Cruising in Australia is a wonderful opportunity to visit some of the most gorgeous and iconic parts of the country. This is especially true if you have your heart set on a destination that's tricky to get to – all the planning and organisation's done for you, so pretty much all you'll have to do is book, pack, and then decide which cocktails to drink as the sun sets each night! Wherever you choose to go, the option is always there to extend your holiday and see even more sights either before you set sail or once you step back onto dry land at the end of your cruise. Bonus: If you're wanting to go overseas as well, some Australian cruises even swing by Papua New Guinea.
Here are three bucket-list Aussie spots that you can visit on a cruise:
Try this fact on for size: the Kimberley region takes up only a fraction of Western Australia, but is still three times the size of England. Bordered on the north by the Timor Sea and the Indian Ocean on the west, this northernmost corner of WA must surely be one of the most magnificent places on the planet.
The ancient, rugged wilderness is famously home to the striped rock formations of the World Heritage Bungle Bungle mountain range in Purnululu National Park. There are also dramatic gorges, towering limestone cliffs and exquisite waterfalls – not to mention the extraordinary Horizontal Falls, described by Sir David Attenborough as “one of the greatest natural wonders of the world”.
Kangaroo Island is Australia's third-largest island (at 155 kilometres in length it's about the size of Puerto Rico), located just over 100 kilometres southwest of Adelaide. Named in 1802 by none other than Matthew Flinders, these days it's a lovely mix of untouched wilderness and stylish places to lay your head or enjoy a delicious meal.
White-sand beaches make up some of the 509km of coastline, which is also home to the aptly named Remarkable Rocks, and the spot where where cruise ships dock, the quintessential seaside town of Penneshaw. Inland, you'll find huge swathes of bush land supporting loads of native Australian animals, plus spots where the local goodies – including wines, sheep's milk cheese and honey from the Ligurian Bee – are produced.

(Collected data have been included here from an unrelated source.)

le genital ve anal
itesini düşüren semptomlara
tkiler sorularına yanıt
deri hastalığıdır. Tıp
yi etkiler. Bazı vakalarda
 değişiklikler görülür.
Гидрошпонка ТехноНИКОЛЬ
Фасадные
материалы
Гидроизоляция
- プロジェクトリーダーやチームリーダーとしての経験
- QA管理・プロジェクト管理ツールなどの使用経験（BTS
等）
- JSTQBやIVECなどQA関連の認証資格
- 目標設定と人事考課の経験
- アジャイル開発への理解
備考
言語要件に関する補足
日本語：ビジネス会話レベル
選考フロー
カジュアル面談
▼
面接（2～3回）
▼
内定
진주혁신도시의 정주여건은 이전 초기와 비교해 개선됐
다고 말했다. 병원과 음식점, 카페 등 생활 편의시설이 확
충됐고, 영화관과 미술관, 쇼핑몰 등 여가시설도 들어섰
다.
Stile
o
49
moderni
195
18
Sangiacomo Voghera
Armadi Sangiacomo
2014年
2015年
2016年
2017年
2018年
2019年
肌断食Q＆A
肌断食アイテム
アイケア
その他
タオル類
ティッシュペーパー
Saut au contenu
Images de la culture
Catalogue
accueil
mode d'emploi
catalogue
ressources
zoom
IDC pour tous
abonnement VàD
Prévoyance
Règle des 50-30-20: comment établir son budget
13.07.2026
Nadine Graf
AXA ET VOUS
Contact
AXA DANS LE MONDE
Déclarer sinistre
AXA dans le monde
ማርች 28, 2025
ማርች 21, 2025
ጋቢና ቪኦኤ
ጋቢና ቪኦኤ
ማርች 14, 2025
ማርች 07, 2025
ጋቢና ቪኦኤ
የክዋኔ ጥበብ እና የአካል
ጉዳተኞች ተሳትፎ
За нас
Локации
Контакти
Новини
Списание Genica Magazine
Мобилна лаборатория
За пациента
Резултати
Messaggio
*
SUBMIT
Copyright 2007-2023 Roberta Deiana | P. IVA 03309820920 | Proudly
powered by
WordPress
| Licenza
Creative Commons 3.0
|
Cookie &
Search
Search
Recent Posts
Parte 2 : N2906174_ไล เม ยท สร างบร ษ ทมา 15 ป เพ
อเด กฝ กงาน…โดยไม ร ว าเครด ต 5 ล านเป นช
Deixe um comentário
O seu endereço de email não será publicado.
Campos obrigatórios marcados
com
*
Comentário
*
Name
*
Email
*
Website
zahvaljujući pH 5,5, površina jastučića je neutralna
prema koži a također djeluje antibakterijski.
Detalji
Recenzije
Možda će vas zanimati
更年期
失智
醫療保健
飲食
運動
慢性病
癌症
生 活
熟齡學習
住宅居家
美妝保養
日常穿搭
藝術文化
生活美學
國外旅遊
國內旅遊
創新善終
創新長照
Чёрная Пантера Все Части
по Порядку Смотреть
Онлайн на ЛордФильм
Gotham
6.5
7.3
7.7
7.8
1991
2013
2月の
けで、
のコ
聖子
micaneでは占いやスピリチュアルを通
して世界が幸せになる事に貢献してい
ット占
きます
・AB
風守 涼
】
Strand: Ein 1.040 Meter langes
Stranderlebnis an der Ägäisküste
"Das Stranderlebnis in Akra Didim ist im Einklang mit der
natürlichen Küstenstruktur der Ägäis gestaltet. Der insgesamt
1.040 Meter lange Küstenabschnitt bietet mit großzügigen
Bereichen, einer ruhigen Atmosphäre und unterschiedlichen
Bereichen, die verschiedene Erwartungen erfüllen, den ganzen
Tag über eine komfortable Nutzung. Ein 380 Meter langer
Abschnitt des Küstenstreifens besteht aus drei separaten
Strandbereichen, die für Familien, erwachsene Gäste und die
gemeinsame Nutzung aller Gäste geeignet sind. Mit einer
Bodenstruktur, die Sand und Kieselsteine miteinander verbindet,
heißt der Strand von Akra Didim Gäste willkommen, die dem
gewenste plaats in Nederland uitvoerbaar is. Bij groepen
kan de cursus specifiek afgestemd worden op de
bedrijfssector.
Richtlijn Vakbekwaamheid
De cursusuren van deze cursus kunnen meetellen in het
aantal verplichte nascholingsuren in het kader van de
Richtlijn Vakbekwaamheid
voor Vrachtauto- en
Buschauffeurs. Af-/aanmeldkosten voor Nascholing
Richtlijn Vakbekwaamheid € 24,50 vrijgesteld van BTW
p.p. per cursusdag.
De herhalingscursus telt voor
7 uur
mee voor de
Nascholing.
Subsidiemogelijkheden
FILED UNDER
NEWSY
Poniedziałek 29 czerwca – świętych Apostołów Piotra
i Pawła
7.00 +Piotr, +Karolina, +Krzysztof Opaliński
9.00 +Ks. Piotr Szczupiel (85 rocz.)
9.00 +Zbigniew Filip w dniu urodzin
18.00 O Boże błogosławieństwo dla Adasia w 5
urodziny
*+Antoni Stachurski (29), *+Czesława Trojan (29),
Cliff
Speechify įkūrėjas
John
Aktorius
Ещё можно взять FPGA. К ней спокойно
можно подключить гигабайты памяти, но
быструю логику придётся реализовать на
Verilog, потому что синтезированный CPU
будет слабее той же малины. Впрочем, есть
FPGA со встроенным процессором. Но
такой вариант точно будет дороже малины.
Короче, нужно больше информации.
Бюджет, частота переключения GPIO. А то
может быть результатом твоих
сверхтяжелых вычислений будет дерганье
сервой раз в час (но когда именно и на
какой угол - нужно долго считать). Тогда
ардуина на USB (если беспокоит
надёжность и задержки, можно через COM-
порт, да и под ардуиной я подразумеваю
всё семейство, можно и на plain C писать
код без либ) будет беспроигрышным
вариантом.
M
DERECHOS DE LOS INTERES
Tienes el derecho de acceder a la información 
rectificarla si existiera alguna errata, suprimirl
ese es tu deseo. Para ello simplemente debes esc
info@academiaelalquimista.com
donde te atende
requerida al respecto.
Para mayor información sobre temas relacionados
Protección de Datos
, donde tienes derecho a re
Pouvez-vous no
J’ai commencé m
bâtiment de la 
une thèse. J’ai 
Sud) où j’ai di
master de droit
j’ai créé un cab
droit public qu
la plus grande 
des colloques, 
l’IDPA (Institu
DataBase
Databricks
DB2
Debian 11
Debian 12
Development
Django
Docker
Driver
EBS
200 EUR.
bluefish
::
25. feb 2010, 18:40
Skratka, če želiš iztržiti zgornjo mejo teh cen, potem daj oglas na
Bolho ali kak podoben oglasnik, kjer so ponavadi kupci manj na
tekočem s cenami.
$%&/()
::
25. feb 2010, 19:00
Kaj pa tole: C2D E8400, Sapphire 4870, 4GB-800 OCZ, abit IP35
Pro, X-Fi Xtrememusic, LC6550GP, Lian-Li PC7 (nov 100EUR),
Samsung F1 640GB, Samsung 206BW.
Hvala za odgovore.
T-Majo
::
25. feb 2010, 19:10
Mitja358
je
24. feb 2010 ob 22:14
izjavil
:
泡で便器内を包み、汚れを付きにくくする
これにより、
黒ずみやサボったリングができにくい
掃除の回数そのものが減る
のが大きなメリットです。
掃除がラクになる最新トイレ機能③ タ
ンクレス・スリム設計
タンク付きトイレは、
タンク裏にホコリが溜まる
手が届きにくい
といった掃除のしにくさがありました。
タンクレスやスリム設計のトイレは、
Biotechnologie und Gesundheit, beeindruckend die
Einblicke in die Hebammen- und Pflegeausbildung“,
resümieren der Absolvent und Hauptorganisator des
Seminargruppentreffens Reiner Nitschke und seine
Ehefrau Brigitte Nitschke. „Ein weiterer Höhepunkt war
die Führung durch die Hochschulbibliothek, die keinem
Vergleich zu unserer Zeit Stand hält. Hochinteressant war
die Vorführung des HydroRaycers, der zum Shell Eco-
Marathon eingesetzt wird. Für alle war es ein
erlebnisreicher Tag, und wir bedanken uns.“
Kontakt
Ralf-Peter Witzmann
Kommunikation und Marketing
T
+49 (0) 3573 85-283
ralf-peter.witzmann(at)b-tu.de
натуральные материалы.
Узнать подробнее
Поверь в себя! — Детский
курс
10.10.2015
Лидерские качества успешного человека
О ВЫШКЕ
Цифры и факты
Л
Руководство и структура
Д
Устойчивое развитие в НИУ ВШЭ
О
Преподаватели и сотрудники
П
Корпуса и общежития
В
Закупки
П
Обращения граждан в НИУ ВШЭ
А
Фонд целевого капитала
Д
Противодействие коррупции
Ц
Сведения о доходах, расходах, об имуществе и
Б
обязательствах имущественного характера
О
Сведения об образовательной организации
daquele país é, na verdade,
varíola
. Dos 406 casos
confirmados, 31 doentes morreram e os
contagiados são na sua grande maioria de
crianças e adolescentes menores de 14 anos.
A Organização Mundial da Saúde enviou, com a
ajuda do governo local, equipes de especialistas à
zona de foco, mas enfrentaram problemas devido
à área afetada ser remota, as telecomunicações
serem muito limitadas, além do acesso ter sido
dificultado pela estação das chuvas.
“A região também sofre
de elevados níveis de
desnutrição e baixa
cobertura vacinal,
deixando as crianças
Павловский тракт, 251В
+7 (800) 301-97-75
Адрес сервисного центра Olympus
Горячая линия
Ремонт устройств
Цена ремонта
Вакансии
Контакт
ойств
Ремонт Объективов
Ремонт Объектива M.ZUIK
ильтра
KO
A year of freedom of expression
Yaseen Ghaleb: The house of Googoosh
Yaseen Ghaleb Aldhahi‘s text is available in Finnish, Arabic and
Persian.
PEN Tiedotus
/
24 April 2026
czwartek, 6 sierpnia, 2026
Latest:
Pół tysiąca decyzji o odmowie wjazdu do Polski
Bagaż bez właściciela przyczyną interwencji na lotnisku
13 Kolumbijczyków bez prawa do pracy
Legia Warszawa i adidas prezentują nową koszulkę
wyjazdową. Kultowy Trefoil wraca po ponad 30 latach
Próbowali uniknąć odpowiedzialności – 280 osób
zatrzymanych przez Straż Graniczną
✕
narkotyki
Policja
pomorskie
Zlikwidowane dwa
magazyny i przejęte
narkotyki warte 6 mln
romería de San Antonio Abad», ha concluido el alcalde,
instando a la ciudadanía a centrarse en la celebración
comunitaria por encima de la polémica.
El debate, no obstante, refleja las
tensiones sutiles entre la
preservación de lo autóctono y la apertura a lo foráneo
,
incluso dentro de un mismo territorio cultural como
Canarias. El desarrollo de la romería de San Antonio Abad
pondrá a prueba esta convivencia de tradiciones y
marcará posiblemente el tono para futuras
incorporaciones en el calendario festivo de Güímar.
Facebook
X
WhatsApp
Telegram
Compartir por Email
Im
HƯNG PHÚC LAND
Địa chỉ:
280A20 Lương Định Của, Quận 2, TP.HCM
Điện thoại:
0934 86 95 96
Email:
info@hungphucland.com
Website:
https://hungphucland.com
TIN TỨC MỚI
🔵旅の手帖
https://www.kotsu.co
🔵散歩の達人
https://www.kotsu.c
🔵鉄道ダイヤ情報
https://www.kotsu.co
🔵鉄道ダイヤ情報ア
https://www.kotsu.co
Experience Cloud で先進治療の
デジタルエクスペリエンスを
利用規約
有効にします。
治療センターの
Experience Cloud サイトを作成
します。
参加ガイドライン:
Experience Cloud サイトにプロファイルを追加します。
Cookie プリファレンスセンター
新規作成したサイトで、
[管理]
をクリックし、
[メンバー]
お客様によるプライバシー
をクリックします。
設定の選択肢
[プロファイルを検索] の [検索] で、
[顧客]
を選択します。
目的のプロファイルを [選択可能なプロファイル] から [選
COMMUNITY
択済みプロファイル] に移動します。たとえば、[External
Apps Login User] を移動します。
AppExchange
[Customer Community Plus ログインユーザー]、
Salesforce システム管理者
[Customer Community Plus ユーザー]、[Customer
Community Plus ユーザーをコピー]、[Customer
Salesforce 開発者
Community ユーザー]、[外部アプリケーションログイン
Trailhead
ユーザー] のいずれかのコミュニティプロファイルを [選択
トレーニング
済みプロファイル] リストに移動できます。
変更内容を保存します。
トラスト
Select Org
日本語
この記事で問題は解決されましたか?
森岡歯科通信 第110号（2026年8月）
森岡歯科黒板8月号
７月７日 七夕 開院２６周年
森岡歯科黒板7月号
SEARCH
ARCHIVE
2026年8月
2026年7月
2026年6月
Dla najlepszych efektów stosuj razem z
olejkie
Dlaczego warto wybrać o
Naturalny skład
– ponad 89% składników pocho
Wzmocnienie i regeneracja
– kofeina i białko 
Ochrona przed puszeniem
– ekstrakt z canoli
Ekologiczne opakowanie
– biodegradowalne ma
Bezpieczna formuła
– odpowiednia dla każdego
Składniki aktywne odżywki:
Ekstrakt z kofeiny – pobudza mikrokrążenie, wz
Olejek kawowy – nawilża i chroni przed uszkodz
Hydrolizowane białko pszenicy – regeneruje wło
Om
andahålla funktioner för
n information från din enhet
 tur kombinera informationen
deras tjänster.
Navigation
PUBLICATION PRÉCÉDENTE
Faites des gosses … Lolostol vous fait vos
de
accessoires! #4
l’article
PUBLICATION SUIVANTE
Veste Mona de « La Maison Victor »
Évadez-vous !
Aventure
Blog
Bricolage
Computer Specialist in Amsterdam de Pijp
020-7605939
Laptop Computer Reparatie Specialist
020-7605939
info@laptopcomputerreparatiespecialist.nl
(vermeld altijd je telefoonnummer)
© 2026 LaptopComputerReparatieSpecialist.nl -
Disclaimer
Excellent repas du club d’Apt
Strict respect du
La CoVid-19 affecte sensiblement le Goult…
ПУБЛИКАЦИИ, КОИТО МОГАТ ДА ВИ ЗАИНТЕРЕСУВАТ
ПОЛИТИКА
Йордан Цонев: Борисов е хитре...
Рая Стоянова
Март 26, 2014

A living masterpiece. That's how Tourism Australia describes the Great Barrier Reef, the 2,300km-long ecosystem that lies off the coast of Queensland in the beautiful Coral Sea. Stretching from Bundaberg to beyond the northern tip of Cape York, it's greater in size than Tasmania and Victoria combined.
Comprised of thousands of reefs and hundreds of islands (there are 74 in the Whitsundays alone), the Great Barrier Reef is the largest living thing on Earth. Everyone knows it's facing very real threats from, among other things, climate change, but the good news is that (considered and responsible) tourism here is still viable – according to TripSavvy, "the income generated by the Great Barrier Reef’s tourism industry serves as a major justification for ongoing conservation efforts".
It's certainly a bucket-list destination – you can swim, snorkel, dive or sail among truly diverse – and colourful – fish and marine life; explore tropical islands and coastal towns such as Cairns, Hervey Bay, Mission Beach and Port Douglas; and experience the spectacular landscape that lines the coastline, including beaches, mountains and the Daintree Rainforest, another World Heritage-listed wonder in the region.